Map: Forces which could be used in strikes against Syria
Forces which could be used against Syria:
  • Four US destroyers - USS Gravely, USS Ramage, USS Barry and USS Mahan - are in the eastern Mediterranean, equipped with cruise missiles
  • Cruise missiles could also be launched from submarines, including a British Trafalgar class boat. HMS Tireless was reportedly sighted in Gibraltar at the weekend
  • Airbases at Incirlik and Izmir in Turkey, and in Jordan, could be used to carry out strikes
  • Two aircraft carriers - USS Nimitz and USS Harry S Truman are in the wider region
  • The Royal Navy's response force task group- which includes helicopter carrier HMS Illustrious and frigates HMS Montrose and HMS Westminster - is in the region on a previously-scheduled deployment
  • RAF Akrotiri airbase in Cyprus could also be used
  • French aircraft carrier Charles de Gaulle is currently in Toulon in the western Mediterranean
  • French Raffale and Mirage aircraft can also operate from Al-Dhahra airbase in the UAE.

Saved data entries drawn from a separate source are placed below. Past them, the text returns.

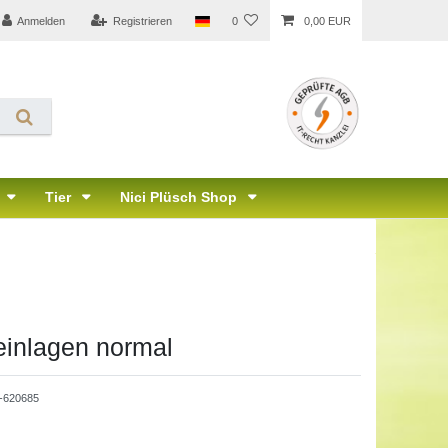
Anmelden
Registrieren
0
0,00 EUR
Tier
Nici Plüsch Shop
einlagen normal
-620685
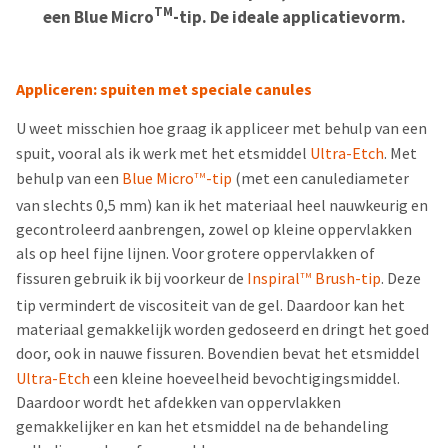
TM
een Blue Micro
-tip. De ideale applicatievorm.
Appliceren: spuiten met speciale canules
U weet misschien hoe graag ik appliceer met behulp van een
spuit, vooral als ik werk met het etsmiddel
Ultra-Etch
. Met
behulp van een
Blue Micro
-tip
(met een canulediameter
TM
van slechts 0,5 mm) kan ik het materiaal heel nauwkeurig en
gecontroleerd aanbrengen, zowel op kleine oppervlakken
als op heel fijne lijnen. Voor grotere oppervlakken of
fissuren gebruik ik bij voorkeur de
Inspiral
Brush-tip
. Deze
TM
tip vermindert de viscositeit van de gel. Daardoor kan het
materiaal gemakkelijk worden gedoseerd en dringt het goed
door, ook in nauwe fissuren. Bovendien bevat het etsmiddel
Ultra-Etch
een kleine hoeveelheid bevochtigingsmiddel.
Daardoor wordt het afdekken van oppervlakken
gemakkelijker en kan het etsmiddel na de behandeling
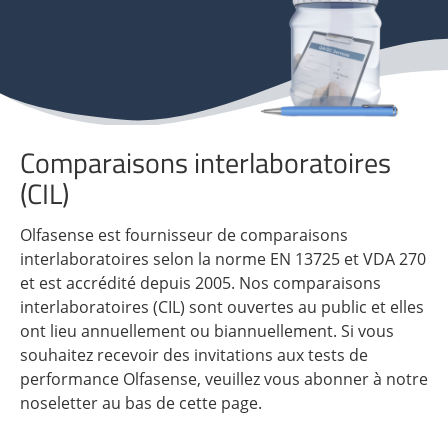
Comparaisons interlaboratoires
(CIL)
Olfasense est fournisseur de comparaisons
interlaboratoires selon la norme EN 13725 et VDA 270
et est accrédité depuis 2005. Nos comparaisons
interlaboratoires (CIL) sont ouvertes au public et elles
ont lieu annuellement ou biannuellement. Si vous
souhaitez recevoir des invitations aux tests de
performance Olfasense, veuillez vous abonner à notre
noseletter au bas de cette page.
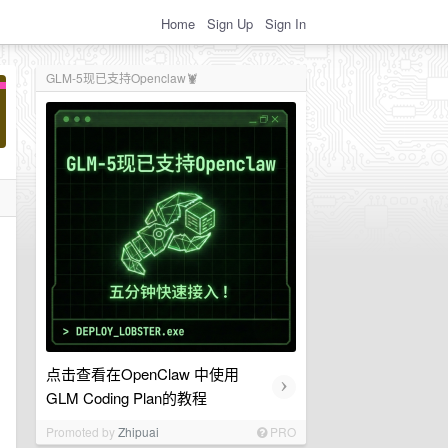
Home
Sign Up
Sign In
GLM-5现已支持Openclaw🦞
点击查看在OpenClaw 中使用
›
GLM Coding Plan的教程
Promoted by
Zhipuai
PRO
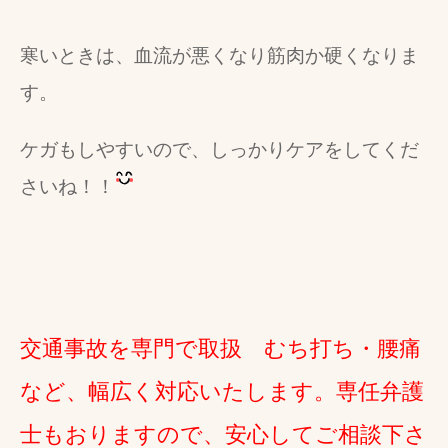
寒いときは、血流が悪くなり筋肉か硬くなりま
す。
ケガもしやすいので、しっかりケアをしてくだ
さいね！！
交通事故を専門で取扱 むち打ち・腰痛
など、幅広く対応いたします。専任弁護
士もおりますので、安心してご相談下さ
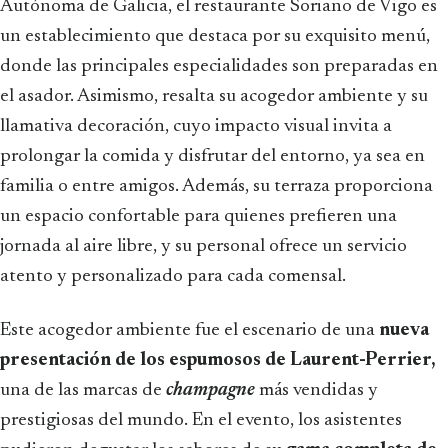
Autónoma de Galicia, el restaurante Soriano de Vigo es
un establecimiento que destaca por su exquisito menú,
donde las principales especialidades son preparadas en
el asador. Asimismo, resalta su acogedor ambiente y su
llamativa decoración, cuyo impacto visual invita a
prolongar la comida y disfrutar del entorno, ya sea en
familia o entre amigos. Además, su terraza proporciona
un espacio confortable para quienes prefieren una
jornada al aire libre, y su personal ofrece un servicio
atento y personalizado para cada comensal.
Este acogedor ambiente fue el escenario de una
nueva
presentación de los espumosos de Laurent-Perrier,
una de las marcas de
champagne
más vendidas y
prestigiosas del mundo. En el evento, los asistentes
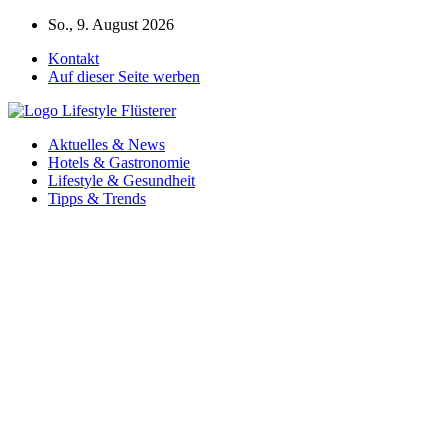
Zum
So., 9. August 2026
Inhalt
Kontakt
springen
Auf dieser Seite werben
Aktuelles & News
Hotels & Gastronomie
Lifestyle & Gesundheit
Tipps & Trends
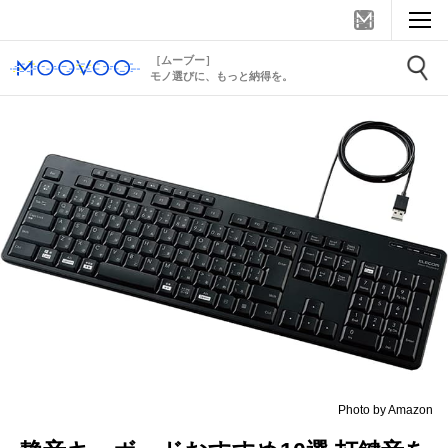
［ムーブー］
モノ選びに、もっと納得を。
Photo by Amazon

Mabus is ready to strike ... Though it clearly sounds like most countries are backing out of this...

Obama Says Damascus Carried Out Chemical Attack

US President Barack Obama says Washington is convinced Damascus carried out chemical attack, but has not decided yet on whether to take military action.
US President Barack Obama says Washington is convinced Damascus carried out chemical attack, but has not decided yet on whether to take military action.

.S. President Barack Obama has said the United States has "concluded" that the Syrian government carried out a large-scale chemical attack on civilians last week but has not made a decision yet on possible military action. 

Speaking on U.S. public TV on August 28, Obama said he is still evaluating possible military options to punish Syria for the August 21 in the suburbs of Damascus that activists say killed hundreds of people.

"If in fact we make a choice to have repercussions for the use of chemical weapons, then the Assad regime, which is involved in a civil war trying to protect itself, will have received a pretty strong signal that in fact it better not do it again," Obama said.

Obama suggested any possible U.S. military response would be limited in scope.

"I have no interest in any kind of open-ended conflict in Syria, but we do have to make sure that when countries break international norms on weapons, like chemical weapons that could threaten us, that they are held accountable," the U.S. leader explained.

China's foreign minister on August 29 urged restraint over Syria, saying any military intervention in the crisis would only worsen turmoil in the Middle East.

Later on August 29, parliament in Britain will meet in emergency session to vote on whether to back international action against Syria.

British Prime Minister David Cameron told British lawmakers he would not back military action in Syria until UN weapons inspectors on the ground in Syria have a chance to report their findings.

The UN inspectors are due to wrap up their 14-day mission in Syria over the weekend.

UN Secretary-General Ban Ki-moon on August 28 urged the inspectors be given time to finish their work.

At the UN Security Council, Britain put forward a draft resolution seeking authorization for the use of force, but Russia, as expected, objected, saying it was too early to consider such a measure.

UN Syria envoy Lakhdar Brahimi said on August 28 that any military action in Syria must have UN approval.

"I think international law is clear on this. International law says that military action must be taken after a decision by the [UN] Security Council. That is what international law says," Brahimi stated.

Also at the UN, Syria's ambassador Bashar Jaafar urged the United Nations to immediately send inspectors to” investigate three instances of  use of  war chemicals  against Syrian servicemen”  in the suburbs of Damascus on August 22, 24, and 25.

Meanwhile, Russian President Vladimir Putin and Iranian President Hassan Rohani spoke by phone about Syria, stressing diplomatic means must be pursued to resolve the crisis.